Analyzing Memory Access Patterns¶
The Memory Access Analyzer maps sampled memory accesses to individual data structure instances, producing per-attribute statistics (cache hits/misses, TLB performance, latency).
This is useful when multiple instances of the same data structure share identical code but exhibit different access patterns, e.g., different nodes within a tree.
Tip
See the example: memory_access_analyzer.cpp.
Step 1: Describing Data Types¶
The analyzer needs a description of your data type's layout. For example, given a binary tree node:
class BinaryTreeNode {
std::uint64_t value;
BinaryTreeNode* left_child;
BinaryTreeNode* right_child;
};
Create a perf::analyzer::DataType definition:
#include <perfcpp/analyzer/memory_access.hpp>
auto binary_tree_node = perf::analyzer::DataType{"BinaryTreeNode", sizeof(BinaryTreeNode)};
binary_tree_node.add("value", sizeof(std::uint64_t)); /// Describe the "value" attribute.
binary_tree_node.add("left_child", sizeof(BinaryTreeNode*)); /// Describe the "left_child" attribute.
binary_tree_node.add("right_child", sizeof(BinaryTreeNode*)); /// Describe the "right_child" attribute.
Tip
For accurate size and offset information, use pahole. See Pramod Kumbhar's guide for details.
Step 2: Registering Data Type Instances¶
Register individual instances so the analyzer can map sampled addresses to specific objects:
auto memory_access_analyzer = perf::analyzer::MemoryAccess{};
/// Expose the data type to the analyzer.
memory_access_analyzer.add(std::move(binary_tree_node));
/// Register each instance by pointer.
for (auto* node : tree->nodes()) {
memory_access_analyzer.annotate("BinaryTreeNode", node);
}
Step 3: Mapping Samples to Data Type Instances¶
Sample memory accesses using a memory-capable trigger: perf::MemoryLoads on Intel, perf::IbsOp on AMD (see CPU-specific notes).

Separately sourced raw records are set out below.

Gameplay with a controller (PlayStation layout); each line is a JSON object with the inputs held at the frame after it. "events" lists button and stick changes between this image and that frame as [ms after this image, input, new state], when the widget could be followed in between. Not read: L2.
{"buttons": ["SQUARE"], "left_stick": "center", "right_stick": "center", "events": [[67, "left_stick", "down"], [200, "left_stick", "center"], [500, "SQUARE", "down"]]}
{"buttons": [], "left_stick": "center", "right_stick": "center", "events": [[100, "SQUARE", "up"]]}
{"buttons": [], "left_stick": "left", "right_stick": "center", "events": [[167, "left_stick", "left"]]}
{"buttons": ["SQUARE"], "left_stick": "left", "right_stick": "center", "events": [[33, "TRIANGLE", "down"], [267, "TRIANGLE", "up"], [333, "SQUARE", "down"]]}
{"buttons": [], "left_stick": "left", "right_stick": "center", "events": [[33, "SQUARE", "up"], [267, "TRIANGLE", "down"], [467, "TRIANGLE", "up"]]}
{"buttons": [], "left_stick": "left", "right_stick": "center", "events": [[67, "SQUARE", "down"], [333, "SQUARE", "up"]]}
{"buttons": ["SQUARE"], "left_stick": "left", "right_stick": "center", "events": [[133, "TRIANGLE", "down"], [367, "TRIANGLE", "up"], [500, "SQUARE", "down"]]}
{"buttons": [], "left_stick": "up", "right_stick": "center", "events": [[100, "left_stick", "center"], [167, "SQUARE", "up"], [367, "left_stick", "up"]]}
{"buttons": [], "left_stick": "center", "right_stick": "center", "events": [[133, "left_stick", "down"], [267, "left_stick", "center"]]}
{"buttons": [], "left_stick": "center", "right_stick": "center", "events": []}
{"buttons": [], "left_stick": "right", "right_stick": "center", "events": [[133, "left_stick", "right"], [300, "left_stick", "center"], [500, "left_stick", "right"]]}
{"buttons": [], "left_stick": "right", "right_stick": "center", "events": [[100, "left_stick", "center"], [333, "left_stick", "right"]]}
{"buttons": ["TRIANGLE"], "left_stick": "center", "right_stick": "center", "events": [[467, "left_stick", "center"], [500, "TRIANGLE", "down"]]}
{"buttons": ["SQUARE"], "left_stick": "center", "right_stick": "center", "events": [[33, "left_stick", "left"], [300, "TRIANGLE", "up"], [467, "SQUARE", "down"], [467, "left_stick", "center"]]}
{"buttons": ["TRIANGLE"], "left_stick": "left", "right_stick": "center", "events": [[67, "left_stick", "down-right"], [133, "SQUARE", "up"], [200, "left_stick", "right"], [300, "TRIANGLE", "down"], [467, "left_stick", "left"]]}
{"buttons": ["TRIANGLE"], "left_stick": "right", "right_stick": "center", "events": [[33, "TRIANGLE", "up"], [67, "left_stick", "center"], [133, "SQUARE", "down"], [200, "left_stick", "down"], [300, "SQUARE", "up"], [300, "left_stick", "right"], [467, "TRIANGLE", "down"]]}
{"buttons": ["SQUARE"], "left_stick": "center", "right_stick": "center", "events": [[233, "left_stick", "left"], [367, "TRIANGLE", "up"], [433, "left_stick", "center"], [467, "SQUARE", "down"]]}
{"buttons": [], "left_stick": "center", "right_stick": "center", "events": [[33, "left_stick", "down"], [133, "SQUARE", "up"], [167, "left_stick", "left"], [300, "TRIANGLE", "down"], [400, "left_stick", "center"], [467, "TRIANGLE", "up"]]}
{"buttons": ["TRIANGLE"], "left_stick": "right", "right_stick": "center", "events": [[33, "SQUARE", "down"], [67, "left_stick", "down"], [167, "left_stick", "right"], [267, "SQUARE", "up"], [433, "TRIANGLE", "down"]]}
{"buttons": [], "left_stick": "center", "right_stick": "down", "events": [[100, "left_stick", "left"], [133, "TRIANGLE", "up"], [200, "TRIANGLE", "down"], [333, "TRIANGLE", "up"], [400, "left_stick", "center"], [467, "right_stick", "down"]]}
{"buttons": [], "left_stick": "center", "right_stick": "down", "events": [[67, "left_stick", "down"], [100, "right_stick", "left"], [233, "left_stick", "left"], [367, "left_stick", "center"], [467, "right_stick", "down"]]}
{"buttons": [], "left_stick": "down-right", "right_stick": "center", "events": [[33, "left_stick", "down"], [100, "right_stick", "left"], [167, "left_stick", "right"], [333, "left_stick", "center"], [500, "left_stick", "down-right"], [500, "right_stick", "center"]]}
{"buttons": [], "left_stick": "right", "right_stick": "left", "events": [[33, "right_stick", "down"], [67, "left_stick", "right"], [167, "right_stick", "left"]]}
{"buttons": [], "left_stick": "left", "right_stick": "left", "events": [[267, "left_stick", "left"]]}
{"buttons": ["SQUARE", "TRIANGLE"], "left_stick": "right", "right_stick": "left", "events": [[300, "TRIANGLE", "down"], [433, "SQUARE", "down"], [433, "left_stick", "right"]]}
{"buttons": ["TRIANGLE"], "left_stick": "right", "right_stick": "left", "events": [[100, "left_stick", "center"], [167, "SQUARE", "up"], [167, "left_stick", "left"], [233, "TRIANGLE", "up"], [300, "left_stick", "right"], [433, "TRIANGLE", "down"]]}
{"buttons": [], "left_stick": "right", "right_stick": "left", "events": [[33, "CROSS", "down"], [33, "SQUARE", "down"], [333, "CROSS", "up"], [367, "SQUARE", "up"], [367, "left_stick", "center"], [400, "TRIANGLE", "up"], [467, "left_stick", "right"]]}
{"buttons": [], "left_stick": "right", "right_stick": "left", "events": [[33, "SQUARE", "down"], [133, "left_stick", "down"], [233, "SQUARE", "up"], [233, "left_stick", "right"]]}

perf::HardwareInfo detects the hardware at runtime:
#include <perfcpp/hardware_info.hpp>
#include <perfcpp/sampler.hpp>
auto sampler = perf::Sampler{};
/// Choose a memory-capable trigger, depending on the hardware.
if (perf::HardwareInfo::is_amd_ibs_supported()) {
sampler.trigger(perf::IbsOp{ /* is_uop = */ true }, perf::Precision::MustHaveZeroSkid, perf::Period{ 4000U });
} else if (perf::HardwareInfo::is_intel()) {
sampler.trigger(perf::MemoryLoads{ /* no latency filter */ 0U }, perf::Precision::MustHaveZeroSkid, perf::Period{ 2000U });
}
/// Record the memory address, the data source (e.g., L1d or RAM), and latencies.
sampler.values()
.logical_memory_address(true)
.data_source(true)
.data_access_latency(true)
.instruction_latency(true);
/// On AMD, record the additional fields provided by IBS.
if (perf::HardwareInfo::is_amd()) {
sampler.values()
.data_tlb_latency(true)
.mhb_allocations(true);
}
sampler.start();
/// ... computation here ...
sampler.stop();
/// Map samples to registered data types and instances.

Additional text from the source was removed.